Kecacatan kusta pada tahap ini terjadi melalui dua proses, yaitu:
- Adanya aliran langsung bakteri M.leprae ke susunan saraf tepi dan organ tertentu.
- Melalui reaksi kusta.
Jika bakteri sudah masuk ke dalam saraf, maka fungsi saraf akan berkurang bahkan hilang. Secara umum, saraf berfungsi sebagai sensorik, motorik, dan otonom. Kelainan yang terjadi akibat kusta bisa menimbulkan gangguan pada masing-masing saraf atau kombinasi di antara ketiganya.
- Gangguan saraf sensorik. Saraf fungsi sensorik bertugas untuk memberi sensasi dalam meraba, merasakan nyeri, dan merasakan suhu. Gangguan pada saraf sensorik dapat mengakibatkan di antaranya tangan dan kaki mati rasa serta refleks kedip berkurang.
- Gangguan saraf motorik. Saraf motorik berfungsi memberikan kekuatan pada otot. Gangguan atau kelainan pada saraf motorik bisa berupa kelumpuhan pada tangan dan kaki, jari-jari tangan maupun kaki membengkok, serta mata tidak bisa berkedip. Jika pada bagian mata terjadi infeksi, maka bisa mengakibatkan kebutaan.
- Gangguan saraf otonom. Saraf otonom bertanggung jawab atas kelenjar keringat dan minyak di dalam tubuh. Gangguan pada bagian saraf ini mengakibatkan kekeringan dan keretakan pada kulit akibat adanya kerusakan pada kelenjar minyak dan aliran darah.
Tingkat keparahan cacat kusta
Selain dibedakan dari jenisnya, cacat kusta juga bisa dibedakan dari tingkat keparahan cacat yang terjadi. Tiap organ yang terpengaruh infeksi kusta (mata, tangan, dan kaki) diberi tingkat cacat tersendiri.
Adapun tingkat cacat kusta menurut organisasi kesehatan dunia (WHO) yaitu
Tingkat 0
Pada tingkat ini organ seperti mata, tangan, dan kaki tidak mengalami kelainan apapun.
Tingkat 1
Tingkatan ini ditandai dengan kerusakan pada kornea mata. Selain itu terdapat gangguan ketajaman penglihatan tetapi tidak dalam tahap yang parah. Biasanya penderita masih dapat melihat sesuatu dari jarak 6 meter. Selain itu terjadi kelemahan otot dan mati rasa pada tangan dan kaki.
Tingkat 2
Di tingkat 2, kelopak mata tidak dapat menutup dengan sempurna. Tak hanya itu, penglihatan sangat terganggu karena biasanya pasien dengan tingkatan ini tidak lagi mampu melihat sesuatu dari jarak 6 meter dan selebihnya. Kemudian terjadi juga kecacatan pada tangan dan kaki seperti luka terbuka dan jari membengkok permanen.
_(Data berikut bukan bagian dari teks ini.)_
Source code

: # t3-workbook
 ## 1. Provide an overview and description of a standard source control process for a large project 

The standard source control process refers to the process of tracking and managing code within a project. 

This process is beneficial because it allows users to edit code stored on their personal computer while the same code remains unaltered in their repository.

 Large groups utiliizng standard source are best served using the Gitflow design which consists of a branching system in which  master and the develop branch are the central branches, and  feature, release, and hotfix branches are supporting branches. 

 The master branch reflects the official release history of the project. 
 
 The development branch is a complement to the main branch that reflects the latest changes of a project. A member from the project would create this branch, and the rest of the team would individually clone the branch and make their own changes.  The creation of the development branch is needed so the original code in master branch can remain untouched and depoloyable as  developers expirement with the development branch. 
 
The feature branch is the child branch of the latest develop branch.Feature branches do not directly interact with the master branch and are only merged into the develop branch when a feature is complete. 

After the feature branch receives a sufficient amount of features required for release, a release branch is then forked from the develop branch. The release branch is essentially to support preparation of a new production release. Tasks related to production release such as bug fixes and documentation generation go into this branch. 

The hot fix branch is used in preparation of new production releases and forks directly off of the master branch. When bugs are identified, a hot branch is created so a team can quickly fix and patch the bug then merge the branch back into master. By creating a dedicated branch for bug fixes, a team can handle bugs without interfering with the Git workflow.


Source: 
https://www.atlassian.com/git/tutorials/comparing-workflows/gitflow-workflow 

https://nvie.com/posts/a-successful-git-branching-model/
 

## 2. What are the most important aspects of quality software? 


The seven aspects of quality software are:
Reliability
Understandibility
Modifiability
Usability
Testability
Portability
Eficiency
Bisakah cacat kusta dicegah?
Perkembangan kusta bisa dicegah dengan deteksi dan pengobatan dini. Dengan begitu, kerusakan jaringan, penyebaran penyakit, dan risiko komplikasi cacat kusta juga bisa ditanggulangi.
Selain itu, pemantauan kondisi pasien secara rutin dan memberikan perawatan yang tepat juga turut membantu mencegah cacat kusta.
Bila kerusakan saraf terjadi kurang dari 6 bulan dan diobati dengan cepat dan tepat, maka kerusakan saraf permanen bisa dihindarkan. Namun, jika pasien baru terdeteksi dan melakukan pengobatan setelah mengalami cacat permanen atau sekunder, maka yang bisa dilakukan hanya mengendalikan kondisi kesehatan pasien agar kecacatan tidak bertambah parah.
Adapun langkah pencegahan cacat akibat kusta yang bisa Anda lakukan di rumah yakni dengan melakukan 3M: memeriksa mata, tangan dan kaki; melindungi mata, tangan, dan kaki; dan merawat diri.